_Task instructions:_
Search the records below for "Congo" and copy every line it turns up in.

_Extracted material:_
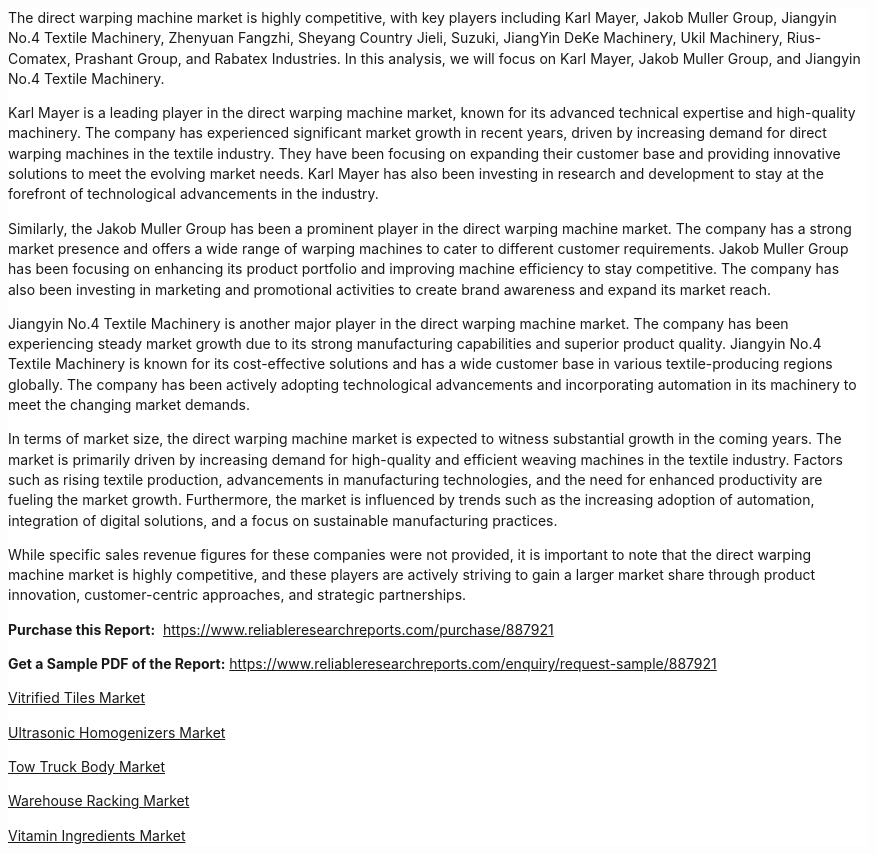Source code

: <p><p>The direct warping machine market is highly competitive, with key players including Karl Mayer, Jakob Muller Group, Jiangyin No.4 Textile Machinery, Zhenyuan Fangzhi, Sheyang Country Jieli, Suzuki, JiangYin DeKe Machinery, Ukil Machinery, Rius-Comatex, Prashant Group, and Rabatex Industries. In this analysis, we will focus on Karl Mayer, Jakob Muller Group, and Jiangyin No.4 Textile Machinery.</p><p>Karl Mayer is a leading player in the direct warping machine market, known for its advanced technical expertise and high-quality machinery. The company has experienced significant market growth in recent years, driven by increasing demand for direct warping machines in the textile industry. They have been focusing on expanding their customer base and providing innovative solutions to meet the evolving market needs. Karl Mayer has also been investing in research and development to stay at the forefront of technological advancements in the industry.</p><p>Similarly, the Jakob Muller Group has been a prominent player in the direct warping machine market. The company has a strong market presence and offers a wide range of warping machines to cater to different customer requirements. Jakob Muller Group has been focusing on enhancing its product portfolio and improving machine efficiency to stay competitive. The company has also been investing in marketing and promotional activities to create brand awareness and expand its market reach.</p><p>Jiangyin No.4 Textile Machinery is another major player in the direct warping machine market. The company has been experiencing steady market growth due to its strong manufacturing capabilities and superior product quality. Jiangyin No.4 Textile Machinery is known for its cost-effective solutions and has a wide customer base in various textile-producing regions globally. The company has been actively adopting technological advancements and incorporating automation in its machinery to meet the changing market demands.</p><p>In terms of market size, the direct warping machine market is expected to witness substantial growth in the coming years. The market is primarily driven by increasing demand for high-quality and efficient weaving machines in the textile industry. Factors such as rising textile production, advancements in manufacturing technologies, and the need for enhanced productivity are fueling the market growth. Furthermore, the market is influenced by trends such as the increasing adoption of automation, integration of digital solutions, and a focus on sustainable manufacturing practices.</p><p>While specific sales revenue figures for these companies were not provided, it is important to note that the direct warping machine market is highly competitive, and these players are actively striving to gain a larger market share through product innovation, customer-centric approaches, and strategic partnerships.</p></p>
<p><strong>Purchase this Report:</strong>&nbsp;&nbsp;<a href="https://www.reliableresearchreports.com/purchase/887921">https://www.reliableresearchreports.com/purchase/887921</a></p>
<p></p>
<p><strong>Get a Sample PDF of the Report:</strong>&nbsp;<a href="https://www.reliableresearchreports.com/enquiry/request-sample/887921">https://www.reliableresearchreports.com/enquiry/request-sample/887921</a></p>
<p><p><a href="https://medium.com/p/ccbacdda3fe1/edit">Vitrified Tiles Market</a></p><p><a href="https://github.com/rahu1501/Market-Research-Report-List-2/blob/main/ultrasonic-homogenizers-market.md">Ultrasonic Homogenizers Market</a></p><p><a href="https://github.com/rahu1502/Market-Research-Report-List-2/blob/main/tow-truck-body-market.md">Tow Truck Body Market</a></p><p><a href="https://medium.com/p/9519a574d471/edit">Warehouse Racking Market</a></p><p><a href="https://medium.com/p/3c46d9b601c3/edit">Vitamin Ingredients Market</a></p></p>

--

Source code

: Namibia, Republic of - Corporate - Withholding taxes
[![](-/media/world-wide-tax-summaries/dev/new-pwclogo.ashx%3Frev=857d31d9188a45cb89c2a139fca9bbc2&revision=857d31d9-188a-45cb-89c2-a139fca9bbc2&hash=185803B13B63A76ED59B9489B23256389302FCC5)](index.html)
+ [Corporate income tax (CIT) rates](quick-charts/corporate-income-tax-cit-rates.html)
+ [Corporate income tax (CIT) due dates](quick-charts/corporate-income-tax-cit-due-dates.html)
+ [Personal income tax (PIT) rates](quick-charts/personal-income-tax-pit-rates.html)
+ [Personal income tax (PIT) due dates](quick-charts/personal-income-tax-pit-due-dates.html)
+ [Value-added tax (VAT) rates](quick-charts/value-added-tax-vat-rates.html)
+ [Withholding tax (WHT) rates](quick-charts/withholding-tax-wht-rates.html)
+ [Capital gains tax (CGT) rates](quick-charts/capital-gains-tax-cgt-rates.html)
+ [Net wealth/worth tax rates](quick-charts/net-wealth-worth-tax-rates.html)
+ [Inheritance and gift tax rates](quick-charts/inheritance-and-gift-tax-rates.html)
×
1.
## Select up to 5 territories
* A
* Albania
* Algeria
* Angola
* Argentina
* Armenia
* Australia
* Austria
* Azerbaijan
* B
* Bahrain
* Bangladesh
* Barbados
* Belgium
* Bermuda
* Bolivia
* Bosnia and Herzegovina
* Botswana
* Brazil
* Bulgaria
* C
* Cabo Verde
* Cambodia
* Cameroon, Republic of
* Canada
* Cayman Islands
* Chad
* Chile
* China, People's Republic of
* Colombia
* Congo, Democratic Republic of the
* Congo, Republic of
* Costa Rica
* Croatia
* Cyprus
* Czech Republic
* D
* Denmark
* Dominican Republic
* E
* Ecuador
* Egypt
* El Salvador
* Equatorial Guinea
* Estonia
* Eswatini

_Result of the task:_
* Congo, Democratic Republic of the
* Congo, Republic of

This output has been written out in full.